● Instruction: Continue the passage below about Akshay Bhatia's winning chip at Valhalla in the Junior PGA, starting right after its last sentence.

● Selected extract:
He did one better instead.
“It was one of the clutchest moments of my career,” Bhatia said three weeks before the PGA Championship’s return to Valhalla for the fourth time.
Earlier today, Akshay Bhatia won the #JuniorPGA at @ValhallaGolf … by doing this! pic.twitter.com/MeITpo4ufH
— PGA of America (@PGA) August 4, 2018
The chip was airborne for less than a yard — hence the inquiry about it being an accidental mish*t — before it softly landed on the putting surface and picked up speed. The lefty retracted his wedge into his right hand like a knight returning his sword to his sheath as he watched his ball head directly toward the cup. It was all part of Bhatia’s plan.
“I hit it exactly how I wanted to,” Bhatia said. “It was one of those chips where you just have to tap the golf ball and it’s going to feed down to the hole.”

● Records provided:
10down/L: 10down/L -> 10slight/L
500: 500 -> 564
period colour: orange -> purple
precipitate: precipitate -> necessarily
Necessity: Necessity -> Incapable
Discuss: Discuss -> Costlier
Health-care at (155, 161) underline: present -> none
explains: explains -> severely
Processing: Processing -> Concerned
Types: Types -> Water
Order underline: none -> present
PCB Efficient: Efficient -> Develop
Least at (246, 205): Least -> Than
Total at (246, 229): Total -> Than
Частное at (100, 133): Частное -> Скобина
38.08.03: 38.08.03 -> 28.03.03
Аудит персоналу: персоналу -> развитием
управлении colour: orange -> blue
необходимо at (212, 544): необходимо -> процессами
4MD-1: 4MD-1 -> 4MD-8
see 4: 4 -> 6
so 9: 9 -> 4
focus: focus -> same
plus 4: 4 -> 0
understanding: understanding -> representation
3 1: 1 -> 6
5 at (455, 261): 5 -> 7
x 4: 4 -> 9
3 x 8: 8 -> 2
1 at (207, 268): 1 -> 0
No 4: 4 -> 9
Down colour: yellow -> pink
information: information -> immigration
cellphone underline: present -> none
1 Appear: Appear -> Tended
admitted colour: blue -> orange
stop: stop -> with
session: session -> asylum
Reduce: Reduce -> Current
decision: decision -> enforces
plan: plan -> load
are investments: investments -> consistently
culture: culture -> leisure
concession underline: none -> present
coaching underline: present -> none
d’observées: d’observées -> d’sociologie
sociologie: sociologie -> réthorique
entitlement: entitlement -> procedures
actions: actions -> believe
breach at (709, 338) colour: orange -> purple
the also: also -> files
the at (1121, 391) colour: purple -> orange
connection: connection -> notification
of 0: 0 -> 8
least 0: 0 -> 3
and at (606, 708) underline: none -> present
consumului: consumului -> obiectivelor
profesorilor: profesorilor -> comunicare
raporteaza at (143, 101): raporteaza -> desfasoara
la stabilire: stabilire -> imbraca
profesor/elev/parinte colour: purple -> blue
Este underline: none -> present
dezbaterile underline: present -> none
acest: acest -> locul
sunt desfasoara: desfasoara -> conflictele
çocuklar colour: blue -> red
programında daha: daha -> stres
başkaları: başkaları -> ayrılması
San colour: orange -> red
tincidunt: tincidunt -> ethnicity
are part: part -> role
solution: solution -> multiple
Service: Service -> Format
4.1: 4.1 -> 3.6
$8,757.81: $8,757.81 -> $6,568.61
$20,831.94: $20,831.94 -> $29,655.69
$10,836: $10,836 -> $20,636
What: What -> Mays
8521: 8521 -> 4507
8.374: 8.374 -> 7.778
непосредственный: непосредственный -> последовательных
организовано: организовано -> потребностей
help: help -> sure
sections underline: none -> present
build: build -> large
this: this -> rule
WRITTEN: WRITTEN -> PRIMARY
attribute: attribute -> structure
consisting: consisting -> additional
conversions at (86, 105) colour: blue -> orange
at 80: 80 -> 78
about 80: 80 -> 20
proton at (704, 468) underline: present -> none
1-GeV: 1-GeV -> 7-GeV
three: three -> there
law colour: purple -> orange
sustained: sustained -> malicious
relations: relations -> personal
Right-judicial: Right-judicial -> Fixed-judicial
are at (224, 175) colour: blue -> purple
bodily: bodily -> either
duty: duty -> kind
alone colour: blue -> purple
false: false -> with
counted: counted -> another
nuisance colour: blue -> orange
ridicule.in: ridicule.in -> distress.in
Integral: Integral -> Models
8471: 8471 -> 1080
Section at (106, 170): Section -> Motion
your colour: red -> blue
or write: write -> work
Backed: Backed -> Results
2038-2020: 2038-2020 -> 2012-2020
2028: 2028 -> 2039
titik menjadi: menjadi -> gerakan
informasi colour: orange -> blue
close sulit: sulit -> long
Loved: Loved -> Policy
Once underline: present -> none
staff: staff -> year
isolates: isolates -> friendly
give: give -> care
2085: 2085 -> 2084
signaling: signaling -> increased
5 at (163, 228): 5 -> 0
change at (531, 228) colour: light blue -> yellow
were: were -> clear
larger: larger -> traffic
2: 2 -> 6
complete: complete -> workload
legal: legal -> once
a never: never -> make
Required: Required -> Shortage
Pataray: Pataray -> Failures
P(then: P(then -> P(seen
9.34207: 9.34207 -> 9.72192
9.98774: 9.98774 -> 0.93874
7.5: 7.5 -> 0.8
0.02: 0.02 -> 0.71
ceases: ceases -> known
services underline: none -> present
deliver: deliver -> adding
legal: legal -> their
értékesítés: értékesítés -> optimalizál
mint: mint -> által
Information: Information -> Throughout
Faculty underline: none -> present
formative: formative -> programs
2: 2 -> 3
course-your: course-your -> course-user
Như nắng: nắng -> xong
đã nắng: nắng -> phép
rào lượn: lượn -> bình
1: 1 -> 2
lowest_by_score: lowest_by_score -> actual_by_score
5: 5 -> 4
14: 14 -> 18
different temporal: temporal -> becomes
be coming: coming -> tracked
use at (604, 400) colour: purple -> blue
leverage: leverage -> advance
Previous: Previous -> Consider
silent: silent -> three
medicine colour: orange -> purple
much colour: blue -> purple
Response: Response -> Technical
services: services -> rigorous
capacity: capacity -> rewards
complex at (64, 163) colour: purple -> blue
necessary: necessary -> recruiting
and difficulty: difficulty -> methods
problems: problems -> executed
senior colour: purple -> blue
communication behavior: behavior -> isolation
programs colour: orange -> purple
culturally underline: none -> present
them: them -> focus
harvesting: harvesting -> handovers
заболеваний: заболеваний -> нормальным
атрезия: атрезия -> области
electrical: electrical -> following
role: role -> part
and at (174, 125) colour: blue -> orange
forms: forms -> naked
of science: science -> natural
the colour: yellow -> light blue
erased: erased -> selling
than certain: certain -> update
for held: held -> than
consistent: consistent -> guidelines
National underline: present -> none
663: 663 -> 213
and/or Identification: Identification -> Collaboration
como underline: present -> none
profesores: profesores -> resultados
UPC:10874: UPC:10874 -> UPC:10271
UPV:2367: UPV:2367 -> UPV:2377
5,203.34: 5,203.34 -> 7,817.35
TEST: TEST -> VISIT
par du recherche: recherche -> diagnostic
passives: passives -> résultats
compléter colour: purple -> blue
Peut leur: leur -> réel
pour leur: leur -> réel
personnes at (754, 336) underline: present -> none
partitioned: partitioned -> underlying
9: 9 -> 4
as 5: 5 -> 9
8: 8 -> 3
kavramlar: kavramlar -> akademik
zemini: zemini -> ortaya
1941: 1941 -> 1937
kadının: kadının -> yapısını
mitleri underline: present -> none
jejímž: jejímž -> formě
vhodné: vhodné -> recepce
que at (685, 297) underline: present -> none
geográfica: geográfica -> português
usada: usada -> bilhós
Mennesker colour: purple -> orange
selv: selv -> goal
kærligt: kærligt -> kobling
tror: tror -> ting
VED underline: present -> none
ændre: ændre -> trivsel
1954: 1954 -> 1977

● Task output:
The teenage golf sensation triumphantly pumped his clenched fists as the ball fell over the hole’s edge, family and friends joining him in celebration around the green. With the improbable chip-in, Bhatia defended his 2017 Junior PGA title, becoming the first back-to-back champion in the event’s 48-year history. Tiger Woods, Phil Mickelson, Jordan Spieth and Justin Thomas have all played in the prestigious junior tournament. Sam Burns and Trevor Immelman have won it. Bhatia is the only player who has come out on top twice.
He might not have known it then, but the confidence Bhatia mustered to visualize and execute that shot epitomizes exactly why he came out on top on that sticky afternoon in Louisville. It also explains how he made it back to Valhalla six years later, this time as a PGA Tour player making his first PGA Championship start.
He stands a couple of inches taller, and a few additional pounds support his recognizable lanky physique. His signature eyeglasses have shape-shifted from nerdy rectangles to sleek, rounded frames. A few more trophies stand on his shelf at home in Wake Forest, N.C. Bhatia is ready as ever to compete in his third major, at the same venue that started it all: The Kentucky course awaits another flash of brilliance from the former golf prodigy.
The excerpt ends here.